The cracks in the Republican Senate filibuster against the financial reform bill are timely and welcome. The legislation has been carefully considered and mostly does what it needs to do. The Republicans found themselves in an impossible position politically, because they did not have popular support for their obstructionist program on this issue, and furthermore their objections were incoherent. They recognized the need for the reforms and accepted most of the bill, arguing around the edges, but that couldn't hold together long a united front against even considering the bill on the floor.
Refloating the Titanic
A couple of notes on critical pieces of the craft of putting our unwieldy boatload of bucks back above water: the biggest hole yet unpatched is the lack of any reform of the credit rating agencies. Their business model was thoroughly exposed in the last crisis, and their ratings (at least for complex financial packages) lack credibility. Buyers today must do their own homework, which in the cases of these synthetic, derivative-based products is hugely difficult--by design. I see an opportunity to make a private business supporting the evaluation of mortgage-backed securities, and the logical place for it to develop would be either in the credit bureaus themselves, or in Fair Isaac, the credit score developer. These are organizations that are competent to deal with the mass of data (and mortgage data in credit bureaus has been improving steadily).

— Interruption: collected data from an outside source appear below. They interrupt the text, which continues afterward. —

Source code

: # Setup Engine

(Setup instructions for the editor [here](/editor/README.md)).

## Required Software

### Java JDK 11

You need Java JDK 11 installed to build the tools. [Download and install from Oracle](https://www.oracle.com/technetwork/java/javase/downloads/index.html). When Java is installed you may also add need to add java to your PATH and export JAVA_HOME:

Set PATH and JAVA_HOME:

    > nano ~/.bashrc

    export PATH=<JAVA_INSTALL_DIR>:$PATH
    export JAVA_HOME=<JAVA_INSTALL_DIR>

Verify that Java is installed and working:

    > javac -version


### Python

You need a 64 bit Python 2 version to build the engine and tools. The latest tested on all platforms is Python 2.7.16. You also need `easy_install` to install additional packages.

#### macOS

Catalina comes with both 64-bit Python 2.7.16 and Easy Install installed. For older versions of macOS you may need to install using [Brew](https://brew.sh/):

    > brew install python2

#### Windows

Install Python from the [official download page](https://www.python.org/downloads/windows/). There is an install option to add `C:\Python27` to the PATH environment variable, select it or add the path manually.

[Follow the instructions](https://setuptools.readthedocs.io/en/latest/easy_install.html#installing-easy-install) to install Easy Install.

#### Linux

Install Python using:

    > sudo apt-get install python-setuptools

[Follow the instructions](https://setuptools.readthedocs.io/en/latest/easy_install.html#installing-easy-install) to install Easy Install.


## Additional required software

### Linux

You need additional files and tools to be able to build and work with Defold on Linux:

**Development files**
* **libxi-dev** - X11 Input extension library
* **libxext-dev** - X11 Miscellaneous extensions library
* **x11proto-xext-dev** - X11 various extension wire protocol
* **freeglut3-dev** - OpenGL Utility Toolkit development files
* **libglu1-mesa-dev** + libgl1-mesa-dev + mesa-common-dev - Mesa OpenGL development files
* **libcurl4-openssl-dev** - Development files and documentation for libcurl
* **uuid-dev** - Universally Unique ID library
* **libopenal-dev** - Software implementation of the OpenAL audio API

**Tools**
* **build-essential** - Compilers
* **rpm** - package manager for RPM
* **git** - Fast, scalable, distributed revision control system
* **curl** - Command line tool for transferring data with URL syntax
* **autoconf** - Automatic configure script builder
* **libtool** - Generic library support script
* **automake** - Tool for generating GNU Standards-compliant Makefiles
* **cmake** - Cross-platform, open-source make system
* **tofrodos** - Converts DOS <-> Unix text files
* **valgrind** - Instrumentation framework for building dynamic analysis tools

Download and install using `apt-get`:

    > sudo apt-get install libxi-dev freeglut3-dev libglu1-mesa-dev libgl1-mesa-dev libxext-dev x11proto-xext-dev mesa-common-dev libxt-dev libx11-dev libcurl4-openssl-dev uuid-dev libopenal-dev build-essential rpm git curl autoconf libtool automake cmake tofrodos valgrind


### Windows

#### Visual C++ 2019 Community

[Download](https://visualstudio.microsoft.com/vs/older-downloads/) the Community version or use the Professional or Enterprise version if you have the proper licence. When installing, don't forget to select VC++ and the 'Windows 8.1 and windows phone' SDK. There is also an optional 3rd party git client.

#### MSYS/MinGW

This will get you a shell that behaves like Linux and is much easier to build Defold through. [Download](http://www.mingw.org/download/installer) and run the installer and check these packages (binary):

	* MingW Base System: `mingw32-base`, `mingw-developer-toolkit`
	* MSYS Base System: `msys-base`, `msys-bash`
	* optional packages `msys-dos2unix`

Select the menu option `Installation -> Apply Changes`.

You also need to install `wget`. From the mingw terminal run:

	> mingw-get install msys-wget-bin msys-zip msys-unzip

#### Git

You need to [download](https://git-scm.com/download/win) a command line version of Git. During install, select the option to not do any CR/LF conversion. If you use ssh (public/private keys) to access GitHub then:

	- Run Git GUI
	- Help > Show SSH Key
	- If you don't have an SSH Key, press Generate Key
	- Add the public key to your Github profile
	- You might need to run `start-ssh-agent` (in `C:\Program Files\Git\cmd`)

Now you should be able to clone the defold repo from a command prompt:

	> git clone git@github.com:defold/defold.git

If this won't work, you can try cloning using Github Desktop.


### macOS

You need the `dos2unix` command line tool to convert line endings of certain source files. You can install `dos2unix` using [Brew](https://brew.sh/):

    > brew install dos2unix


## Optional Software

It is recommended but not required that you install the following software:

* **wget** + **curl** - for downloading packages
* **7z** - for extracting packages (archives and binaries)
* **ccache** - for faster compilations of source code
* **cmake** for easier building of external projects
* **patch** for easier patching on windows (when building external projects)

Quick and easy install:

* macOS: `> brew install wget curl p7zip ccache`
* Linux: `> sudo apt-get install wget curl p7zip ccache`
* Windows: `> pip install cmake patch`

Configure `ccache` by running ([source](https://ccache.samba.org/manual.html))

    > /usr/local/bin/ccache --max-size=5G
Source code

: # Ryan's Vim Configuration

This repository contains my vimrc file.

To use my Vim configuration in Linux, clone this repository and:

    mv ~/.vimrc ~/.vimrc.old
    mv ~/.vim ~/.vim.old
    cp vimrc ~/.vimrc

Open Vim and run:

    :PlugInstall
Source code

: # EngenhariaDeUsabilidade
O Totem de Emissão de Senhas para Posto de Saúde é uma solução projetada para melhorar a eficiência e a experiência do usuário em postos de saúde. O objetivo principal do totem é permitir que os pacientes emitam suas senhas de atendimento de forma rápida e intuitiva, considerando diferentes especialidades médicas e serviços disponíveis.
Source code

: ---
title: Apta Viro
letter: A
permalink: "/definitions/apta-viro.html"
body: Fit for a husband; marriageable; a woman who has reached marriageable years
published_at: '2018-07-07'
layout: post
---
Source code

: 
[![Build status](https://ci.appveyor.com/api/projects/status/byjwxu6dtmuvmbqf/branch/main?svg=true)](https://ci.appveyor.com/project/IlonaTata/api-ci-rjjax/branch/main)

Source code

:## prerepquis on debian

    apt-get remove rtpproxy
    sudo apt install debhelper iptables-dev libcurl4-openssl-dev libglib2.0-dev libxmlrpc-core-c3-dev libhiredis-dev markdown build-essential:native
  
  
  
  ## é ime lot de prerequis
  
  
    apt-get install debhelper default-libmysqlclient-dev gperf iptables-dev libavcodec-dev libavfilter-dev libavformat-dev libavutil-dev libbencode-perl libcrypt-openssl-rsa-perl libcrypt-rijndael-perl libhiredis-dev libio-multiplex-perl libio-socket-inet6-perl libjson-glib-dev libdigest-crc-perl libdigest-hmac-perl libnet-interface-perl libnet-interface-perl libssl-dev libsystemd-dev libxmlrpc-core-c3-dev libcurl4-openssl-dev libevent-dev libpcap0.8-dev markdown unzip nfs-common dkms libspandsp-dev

The $50 billion bogey--a fund built to "pay for the funeral expenses" of big financial institutions which must be closed down, sometime in the future--is negotiable, certainly in the amount, but the concept makes sense. The FDIC has shown it can close down the smaller banks, but the scale of the large institutions would overwhelm its budget (and threaten to drag down the support for all the banks). That scale can't be provided through normal appropriations, either, because they are too slow, when what would be needed must be quick, firm, and even confidential (to avoid panic). It makes no sense to pretend that there are not significant expenses involved, and it is important to emphasize that the funds may not be used to repay creditors and shareholders (which was done in the bailout).
The key aspect of the reform is the requirement to make derivatives trading public, and because that is included in the Dodd bill (at Obama's insistence), the whole thing is worth passing. My most fundamental criticism, though, is that the legislation is fighting the last war. Questioning of the bill's designers and economists always seems to focus on the question, "Would this bill have prevented the last crisis?" and, after some struggle, it seems that they can now confidently say that it would.
Unfortunately, though, that is not likely to be good enough to deal with the next financial crisis, which will come from a new, currently exotic direction. It is still too early to see the dimensions of that future iceberg, which we can only hope means it's not yet on the horizon. That doesn't mean though, that there shouldn't be some thought on the question--something also not apparent; perhaps a new, more forward-looking bill could be developed in the next year or two, along with something putting ratings agencies on the hook for their ratings and with requiring mortgage lenders to hold onto some of their bookings from here forward.